Part 1: Where Am I Spiritually?
 
Begin by placing both feet on the floor and moving your neck in small circles. Focus on your breathing. Breathe in the calm of this moment. Breathe out the pressures of your day. Breathe in energy. Breathe out disappointment.
Lent
is like going to the doctor for an “annual physical.” But rather than
check our heart, lungs, and reflexes Lent invites us to check our
commitments, our prayer lives, and our friendships with God and others.
The Lenten season is a great time for an “annual spiritual.”
St.
Ignatius, the founder of the Society of Jesus, learned a way to pray
that he calls an examen. It’s a short way to examine or test our
attitudes. Ignatius didn’t grow up taking time and praying this way.
He got stopped by a cannonball. At 30, a cannon ball shattered
Ignatius’s right leg below the knee in a battle to save a Spanish city
from the French. To recover, he returned to his home in Loyola. When a
doctor discovered that his leg had been set wrong on the battlefield,
Ignatius ordered him to break his leg again and set it properly.
During
his long painful recovery, Ignatius had only the Life of Christ and the
Lives of the Saints to read. He read them in the way he loved to read
adventure stories—with his full imagination, pretending that he was a
part of the action. His reading awakened in Ignatius a desire to begin a
new life. The examen became one of his simple, basic ways to pray.
In
the examen (pronounced ex-aye-men) we take our pulse by asking two
basic questions about the events of the day—a positive and a negative
set of questions. The examen is not an examination of conscience, in
which we ask what I did wrong or what I failed to do. It is an
examination of consciousness—the way I think, feel, and see.
You can make an Examen in many ways. Here is one:
At the end of the day, take a few deep breaths and center yourself.
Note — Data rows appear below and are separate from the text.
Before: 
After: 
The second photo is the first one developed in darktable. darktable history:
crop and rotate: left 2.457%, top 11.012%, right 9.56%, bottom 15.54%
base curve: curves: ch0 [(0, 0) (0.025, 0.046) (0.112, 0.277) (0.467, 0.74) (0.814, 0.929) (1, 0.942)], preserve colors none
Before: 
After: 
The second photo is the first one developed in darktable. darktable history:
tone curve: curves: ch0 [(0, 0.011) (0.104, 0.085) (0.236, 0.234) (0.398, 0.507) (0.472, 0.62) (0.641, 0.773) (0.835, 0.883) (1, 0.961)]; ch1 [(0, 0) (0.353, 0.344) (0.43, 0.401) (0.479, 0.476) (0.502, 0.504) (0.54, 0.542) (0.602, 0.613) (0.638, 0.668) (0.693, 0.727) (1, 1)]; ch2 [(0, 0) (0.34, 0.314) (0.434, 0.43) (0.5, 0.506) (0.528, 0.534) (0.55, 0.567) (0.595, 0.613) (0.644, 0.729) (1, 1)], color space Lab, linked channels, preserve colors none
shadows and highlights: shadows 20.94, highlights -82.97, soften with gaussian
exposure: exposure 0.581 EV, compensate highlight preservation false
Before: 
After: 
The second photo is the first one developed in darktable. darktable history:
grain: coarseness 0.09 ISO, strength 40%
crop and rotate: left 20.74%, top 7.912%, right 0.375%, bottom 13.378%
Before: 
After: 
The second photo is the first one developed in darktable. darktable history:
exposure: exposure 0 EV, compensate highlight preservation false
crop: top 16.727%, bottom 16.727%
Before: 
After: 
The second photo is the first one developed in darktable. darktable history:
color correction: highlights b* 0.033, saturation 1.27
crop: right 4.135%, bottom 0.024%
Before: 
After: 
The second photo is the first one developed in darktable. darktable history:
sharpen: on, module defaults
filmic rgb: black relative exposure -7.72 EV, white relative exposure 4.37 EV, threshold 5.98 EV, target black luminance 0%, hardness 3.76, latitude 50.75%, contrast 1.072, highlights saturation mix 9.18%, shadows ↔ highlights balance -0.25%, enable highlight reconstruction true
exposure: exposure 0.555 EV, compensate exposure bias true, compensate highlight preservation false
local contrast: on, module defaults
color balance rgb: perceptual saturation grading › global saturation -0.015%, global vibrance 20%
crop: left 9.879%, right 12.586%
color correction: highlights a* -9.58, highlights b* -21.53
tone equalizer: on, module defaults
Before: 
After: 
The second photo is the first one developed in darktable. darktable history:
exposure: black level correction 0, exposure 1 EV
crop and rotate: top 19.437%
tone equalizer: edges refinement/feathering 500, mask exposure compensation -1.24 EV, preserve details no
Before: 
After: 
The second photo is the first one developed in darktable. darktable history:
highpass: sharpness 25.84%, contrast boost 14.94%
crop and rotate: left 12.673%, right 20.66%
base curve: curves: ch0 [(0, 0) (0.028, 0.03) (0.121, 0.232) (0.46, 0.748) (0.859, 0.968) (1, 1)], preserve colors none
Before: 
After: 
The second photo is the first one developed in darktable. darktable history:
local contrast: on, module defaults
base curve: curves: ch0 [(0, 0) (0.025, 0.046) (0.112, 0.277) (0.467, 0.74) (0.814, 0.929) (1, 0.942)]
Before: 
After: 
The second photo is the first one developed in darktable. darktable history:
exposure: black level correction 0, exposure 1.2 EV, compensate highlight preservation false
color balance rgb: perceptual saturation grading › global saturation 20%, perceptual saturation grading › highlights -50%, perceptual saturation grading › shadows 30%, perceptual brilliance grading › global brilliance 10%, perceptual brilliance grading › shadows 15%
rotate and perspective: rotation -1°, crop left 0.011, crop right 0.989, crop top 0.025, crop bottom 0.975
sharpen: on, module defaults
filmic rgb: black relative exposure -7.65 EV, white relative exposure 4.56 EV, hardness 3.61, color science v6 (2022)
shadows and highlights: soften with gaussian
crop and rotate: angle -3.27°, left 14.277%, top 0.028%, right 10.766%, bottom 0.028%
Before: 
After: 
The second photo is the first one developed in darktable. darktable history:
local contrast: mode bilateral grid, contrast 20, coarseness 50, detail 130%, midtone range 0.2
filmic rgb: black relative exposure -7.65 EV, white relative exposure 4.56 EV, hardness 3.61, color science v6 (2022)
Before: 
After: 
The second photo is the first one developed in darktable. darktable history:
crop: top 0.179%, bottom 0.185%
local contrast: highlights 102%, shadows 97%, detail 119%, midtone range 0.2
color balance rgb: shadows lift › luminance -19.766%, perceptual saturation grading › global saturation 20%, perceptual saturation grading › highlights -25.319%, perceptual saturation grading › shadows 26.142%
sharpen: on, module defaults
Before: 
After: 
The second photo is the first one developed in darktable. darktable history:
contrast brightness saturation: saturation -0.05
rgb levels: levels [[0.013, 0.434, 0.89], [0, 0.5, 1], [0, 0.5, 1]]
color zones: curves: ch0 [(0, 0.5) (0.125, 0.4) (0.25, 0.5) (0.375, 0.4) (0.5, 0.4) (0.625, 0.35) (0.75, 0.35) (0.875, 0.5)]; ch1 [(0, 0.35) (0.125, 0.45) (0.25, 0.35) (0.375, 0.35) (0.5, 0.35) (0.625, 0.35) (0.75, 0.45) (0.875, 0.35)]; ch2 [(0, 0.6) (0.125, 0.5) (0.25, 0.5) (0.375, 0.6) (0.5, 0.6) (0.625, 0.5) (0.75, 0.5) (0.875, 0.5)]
Think back on your day and ask yourself these questions:
First, the positive: What in the happenings of the day energizes and excites me? What makes me feel I belong? What connects me with others? With creation? How is God stirring in my life and speaking to me? (Relive that event and receive life again from that moment.) Give thanks to God for all that happened today.
Second, the negative: What troubles or threatens me? What do I replay or regret in the happenings of the day? Experience
again that event or moment without trying to change it or fix it in any
way. Acknowledge sad or painful feelings and hear how God is speaking
to you through them. Give thanks to God for all that happened.
To conclude, reflect on what God is asking of you today. Make a commitment to pray the examen of consciousness every day.
Prayer
On
Ash Wednesday Catholics begin Lent by receiving ashes in the sign of the
cross on their foreheads. This is a visible sign of the season and our
recognition we are human, made of dust and the Spirit of God, and need
to grow new life each spring.
Make the Sign of the Cross on your forehead and pray: Loving God, Help me remember I am human. You made me, And you love me Just as I am.